Some questioned whether houses that are smaller than other homes in the neighborhood should be subject to review. Other discussion centered on whether the commission checklist is too restrictive, and whether the tourism industry or the building industry drives the Island economy.

“I think there’s opportunity to relax the DRI checklist,” Oak Bluffs resident and business owner Michael Wallace said. “It’s my feeling that it’s very restrictive.”

He said the commission should have the burden of explaining why each item on the checklist was included.

“Here’s what bothers people,” commissioner Leonard Jason Jr. said. “We started out with what, a four-page DRI checklist. And all we hear is we’re trying to loosen things up, and the exact opposite is occurring . . . [builders] see everything that has to come here as an impediment to them earning a living.”

Commissioner Linda Sibley said the community character item was perhaps badly worded, but could be called “neighborhood characteristics,” and was in response to a dispute over a planned housing development off Mullen Way in Edgartown.

She said issues like house size, single versus multi-family homes and housing style dictate community character, and is important to the economy. “Our core economy is tourism and the building trades are as vibrant as they are because of tourism, because people fall in love with this place and want to come here. If they decide that this is an ugly place and they don’t want to come here, there will be no building trades.”

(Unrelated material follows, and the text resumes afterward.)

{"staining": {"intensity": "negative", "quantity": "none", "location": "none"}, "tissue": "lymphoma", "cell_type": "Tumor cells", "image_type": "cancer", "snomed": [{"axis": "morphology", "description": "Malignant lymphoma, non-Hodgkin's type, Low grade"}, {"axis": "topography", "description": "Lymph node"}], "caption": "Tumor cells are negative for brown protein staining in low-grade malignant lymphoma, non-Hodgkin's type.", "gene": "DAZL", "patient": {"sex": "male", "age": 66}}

She also noted that the commission rarely says no to projects.

And commissioner Brian Smith said the commission started hearings about the checklist about a year ago. “A lot of time and effort has gone into this,” he said.

“Hundreds of boards across the country have successfully come up with criteria for ensuring community character is protected,” commission executive director Mark London said.

The discussion comes as the Chilmark planning board wrestles with whether to require extra review for houses larger than 3,500 square feet.

“I think it’s very clear that members of the building trades are very concerned about [the community character item],” Mr. Sederholm said. “I think we’ve gotten that message very clearly and we will consider that when we deliberate on this.”